Rektörlük Konferanslar Dizisi kapsamında; Çanakkale Onsekiz Mart Üniversitesi (ÇOMÜ) ile Müstakil Sanayici ve İş Adamları Derneği (MÜSİAD) işbirliği ile Bor Madeninin Türkiye ve Dünya Potansiyeli konulu panel düzenlendi.

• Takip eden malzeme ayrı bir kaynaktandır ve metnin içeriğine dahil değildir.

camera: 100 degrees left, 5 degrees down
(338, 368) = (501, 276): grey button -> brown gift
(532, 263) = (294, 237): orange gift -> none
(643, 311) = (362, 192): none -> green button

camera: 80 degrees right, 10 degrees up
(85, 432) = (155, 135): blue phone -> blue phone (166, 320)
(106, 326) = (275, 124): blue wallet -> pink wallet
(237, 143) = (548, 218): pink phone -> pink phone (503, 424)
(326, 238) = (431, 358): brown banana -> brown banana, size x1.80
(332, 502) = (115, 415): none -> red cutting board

Troia Kültür Merkezi’nde düzenlenen panele; ÇOMÜ Rektörü Prof. Dr. Yücel Acer, Rektör Yardımcıları Prof. Dr. Süha Özden ve Prof. Dr. Mustafa Görün, MÜSİAD Çanakkale Şube Başkanı Ali Osman Yıldız ve Yönetim Kurulu Üyeleri ile ÇOMÜ’lü idareciler, akademisyenler ve öğrenciler katıldılar. Rektör Prof. Dr. Yücel Acer ise bor madeni üzerine bir panel fikrinin MÜSİAD şubesinden geldiğini belirterek, konunun çok konuşulduğunu ve gerçekte Türkiye olarak geldiğimiz noktanın ne olduğunun daha iyi anlaşılması açısından bu panelin faydalı olacağına inandığını söyleyerek şunları aktardı:
Bor Madeni Türkiye’nin Önemli Bir Zenginliği
“Bor madenini Türkiye’nin önemli bir zenginliği olarak biliyoruz ancak bu konuda ülkemiz neler yaptı, neler yapıyor ve bundan sonra neler olabilir konusu önemli. Üniversite olarak MÜSİAD Çanakkale Şubesiyle bir işbirliği yaptık. Çok değerli 3 panelisti konuyla ilgili gelişmeleri paylaşmaları için üniversitemize davet ettik. Konunun anlaşılması için özellikle öğrencilerimizle bir araya getirmek istedik. Konunun önemi şuradan kaynaklanıyor. Her ülke kendi teknolojisiyle, potansiyeliyle ön plana çıkabiliyor. Bir başkasının teknolojisini ve potansiyelini kullanmaya devam ettiğimiz ölçüde hep edilgen oluyoruz hep biraz geriden geliyoruz. Bunu kırmaya çalışan bir ülkeyiz. Dolayısıyla ülkemizin sahip olduğu potansiyellerin bilinmesi ve değerlendirilmesi gerekiyor. Bu, eğer harekete geçecekse, bizim çabalarımızla olacak.” Türkiye Bor Kaynaklarında Dünyada Birinci Durumda
Bor yataklarının milyonlarca yıl önce volkanların etkisi altında kalan bölgelerdeki uygun kimyasal koşullara sahip göllerde biriken malzemelerin, kurak zamanlarda suların buharlaşması sonucunda oluştuğunu söyleyen Prof. Dr. Gündoğan, Türkiye’nin bor rezervleri konusunda dünyanın en zengin ülkesi olduğunu vurguladı. Prof. Dr. Gündoğan: “Bor yatakları ülkemizin kuzeybatı kesimlerinde; Eskişehir-Kırka, Kütahya-Emet, Balıkesir- Bigadiç, Sultançayırı ve Bursa-Kestel’de bulunmaktadır. Boraks rezervleri konusunda da dünyada lideriz ve en büyük rezervler Kırka bölgesindedir” dedi.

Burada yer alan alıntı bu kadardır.